AVAILABLE RECORDS →
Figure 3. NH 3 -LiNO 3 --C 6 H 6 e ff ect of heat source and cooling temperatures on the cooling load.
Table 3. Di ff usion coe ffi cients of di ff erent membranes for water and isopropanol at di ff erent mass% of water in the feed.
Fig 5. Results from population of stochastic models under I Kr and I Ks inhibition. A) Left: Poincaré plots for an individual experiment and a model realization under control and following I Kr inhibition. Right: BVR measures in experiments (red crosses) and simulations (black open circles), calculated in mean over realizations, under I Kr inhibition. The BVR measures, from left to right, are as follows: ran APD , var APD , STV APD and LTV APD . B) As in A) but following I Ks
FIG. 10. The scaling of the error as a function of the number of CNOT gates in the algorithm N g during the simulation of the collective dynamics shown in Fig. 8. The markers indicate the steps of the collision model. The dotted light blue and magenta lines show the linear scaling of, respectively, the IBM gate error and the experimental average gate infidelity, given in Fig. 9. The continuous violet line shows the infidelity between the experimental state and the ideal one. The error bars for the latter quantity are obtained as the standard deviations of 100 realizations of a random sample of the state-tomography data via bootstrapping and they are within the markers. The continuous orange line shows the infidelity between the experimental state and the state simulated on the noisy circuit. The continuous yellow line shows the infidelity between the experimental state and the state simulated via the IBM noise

--

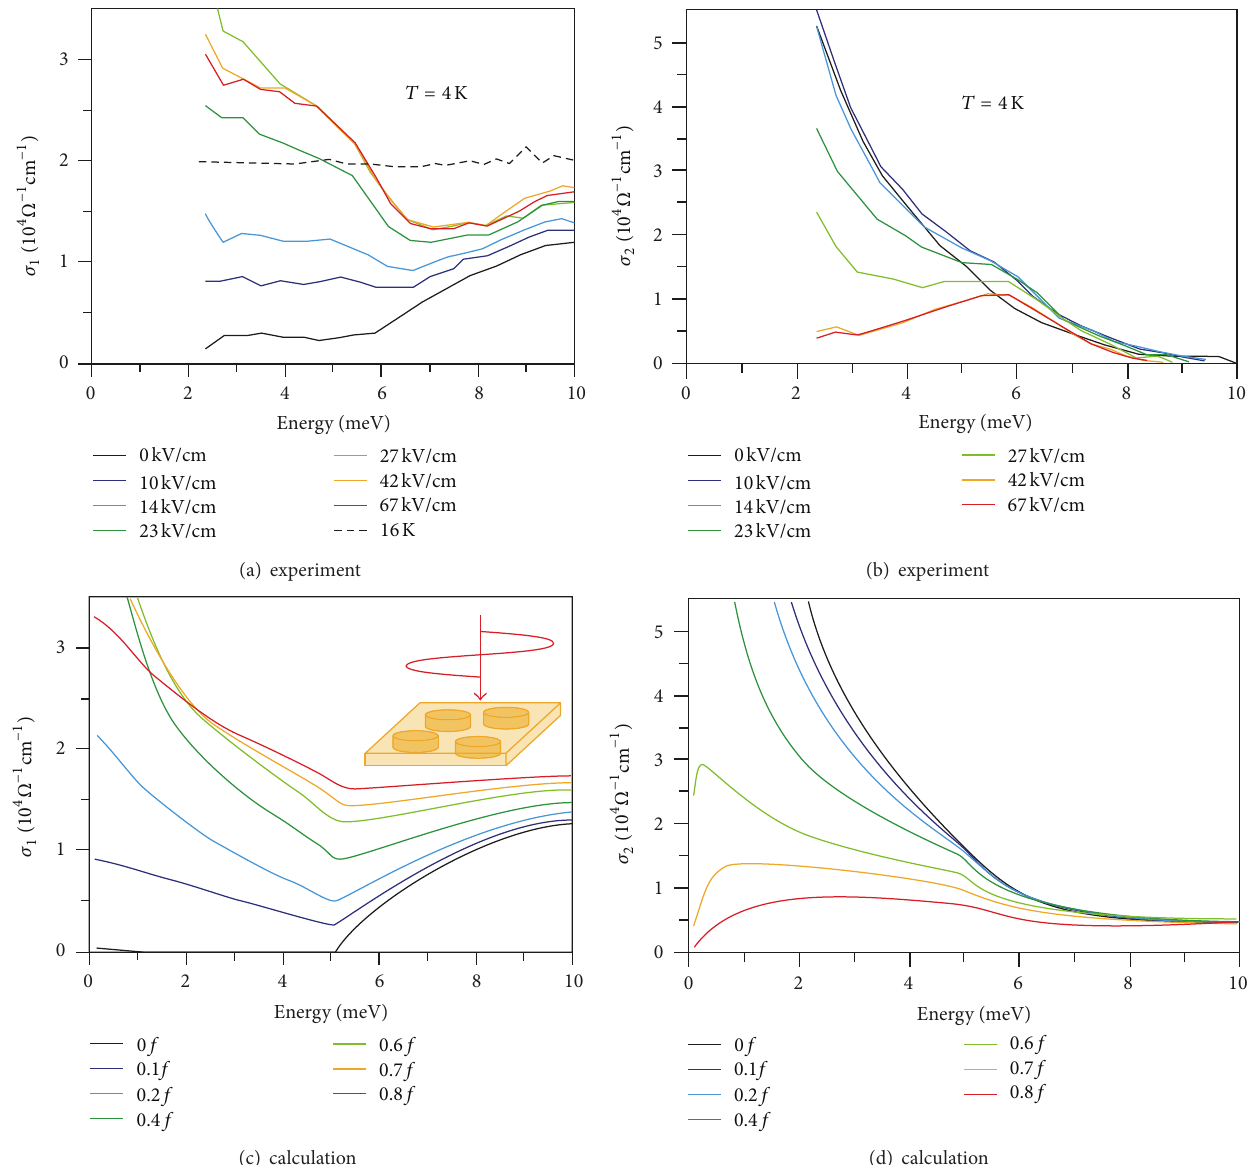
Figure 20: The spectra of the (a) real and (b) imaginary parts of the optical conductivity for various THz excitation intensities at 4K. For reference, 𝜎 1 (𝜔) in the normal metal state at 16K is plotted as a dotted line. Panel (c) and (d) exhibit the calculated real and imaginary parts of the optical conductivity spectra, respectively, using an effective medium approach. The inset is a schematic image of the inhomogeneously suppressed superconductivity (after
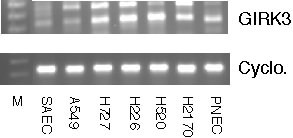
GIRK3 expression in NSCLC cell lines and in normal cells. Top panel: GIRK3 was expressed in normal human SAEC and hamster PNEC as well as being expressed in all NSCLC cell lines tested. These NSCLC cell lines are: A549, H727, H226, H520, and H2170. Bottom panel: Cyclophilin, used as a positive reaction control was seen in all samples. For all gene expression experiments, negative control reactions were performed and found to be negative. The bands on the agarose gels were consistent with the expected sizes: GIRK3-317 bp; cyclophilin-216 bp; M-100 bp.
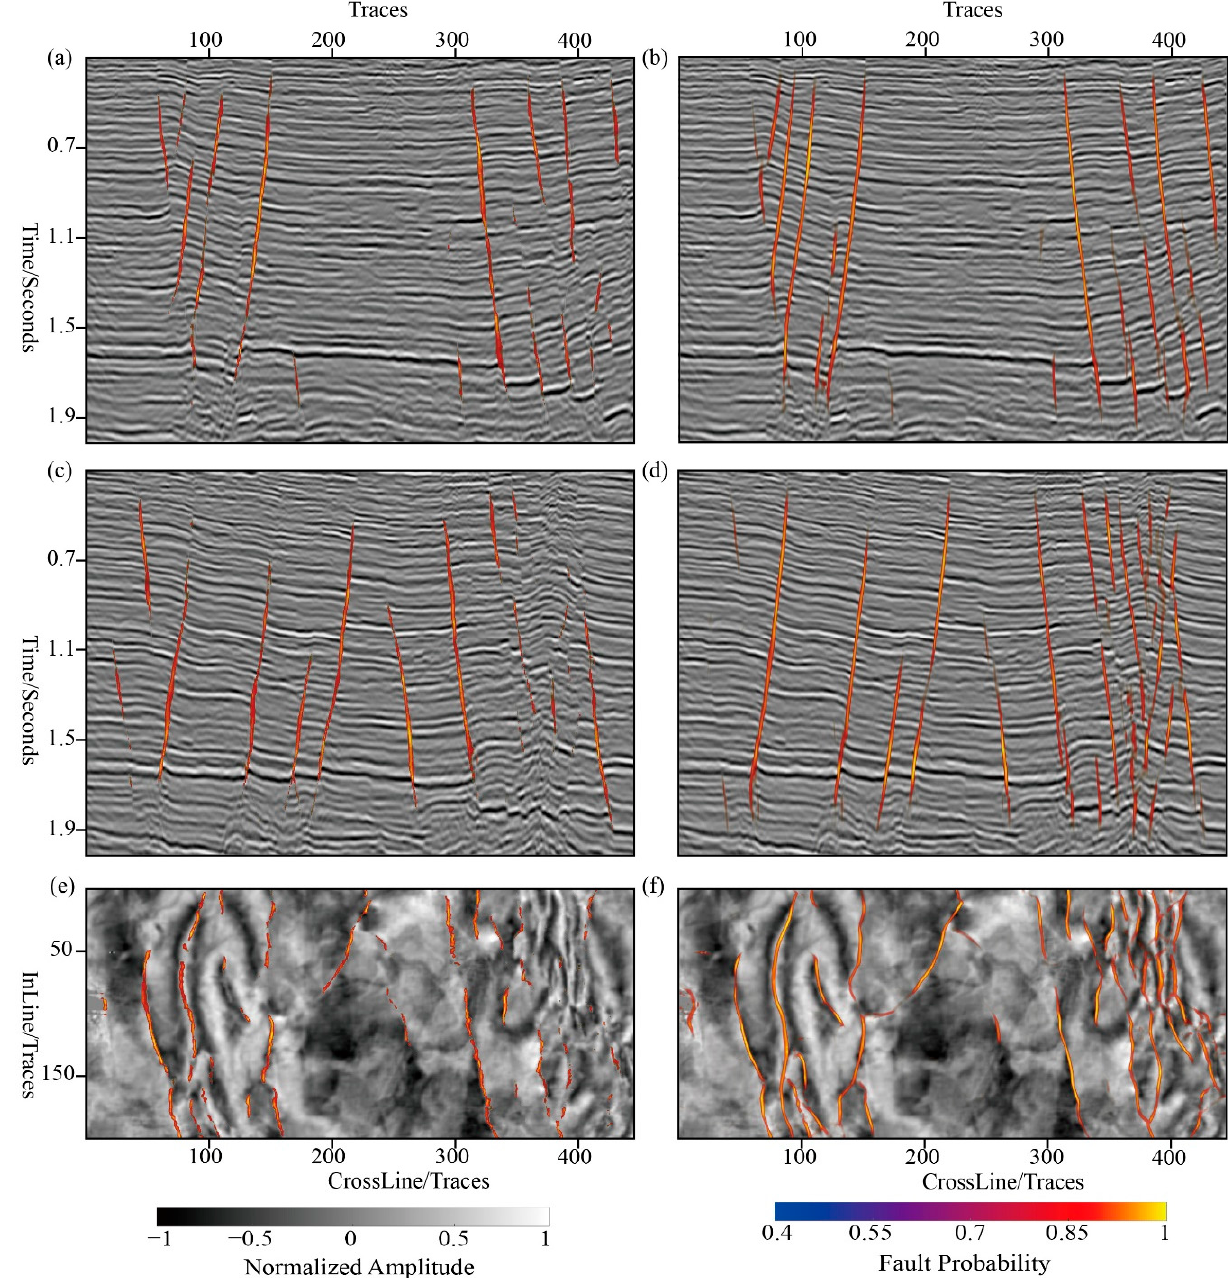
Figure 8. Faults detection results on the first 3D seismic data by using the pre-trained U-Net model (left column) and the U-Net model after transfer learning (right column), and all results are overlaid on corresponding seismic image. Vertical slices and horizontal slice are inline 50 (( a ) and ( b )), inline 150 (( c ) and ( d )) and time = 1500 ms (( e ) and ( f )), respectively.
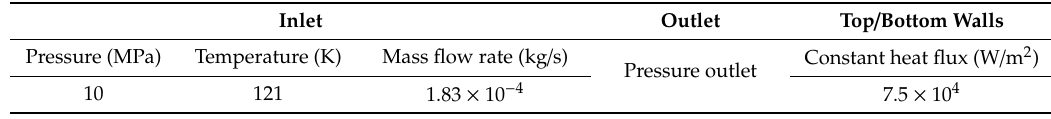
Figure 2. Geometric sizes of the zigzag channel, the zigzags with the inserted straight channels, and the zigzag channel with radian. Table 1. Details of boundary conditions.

ASSIGNED TASK →
In the listing above, find the line holding "Fig 5. Results" and the line holding "FIG. 10. The", then output those two lines and every line between them exactly.

TASK SOLUTION →
Fig 5. Results from population of stochastic models under I Kr and I Ks inhibition. A) Left: Poincaré plots for an individual experiment and a model realization under control and following I Kr inhibition. Right: BVR measures in experiments (red crosses) and simulations (black open circles), calculated in mean over realizations, under I Kr inhibition. The BVR measures, from left to right, are as follows: ran APD , var APD , STV APD and LTV APD . B) As in A) but following I Ks
FIG. 10. The scaling of the error as a function of the number of CNOT gates in the algorithm N g during the simulation of the collective dynamics shown in Fig. 8. The markers indicate the steps of the collision model. The dotted light blue and magenta lines show the linear scaling of, respectively, the IBM gate error and the experimental average gate infidelity, given in Fig. 9. The continuous violet line shows the infidelity between the experimental state and the ideal one. The error bars for the latter quantity are obtained as the standard deviations of 100 realizations of a random sample of the state-tomography data via bootstrapping and they are within the markers. The continuous orange line shows the infidelity between the experimental state and the state simulated on the noisy circuit. The continuous yellow line shows the infidelity between the experimental state and the state simulated via the IBM noise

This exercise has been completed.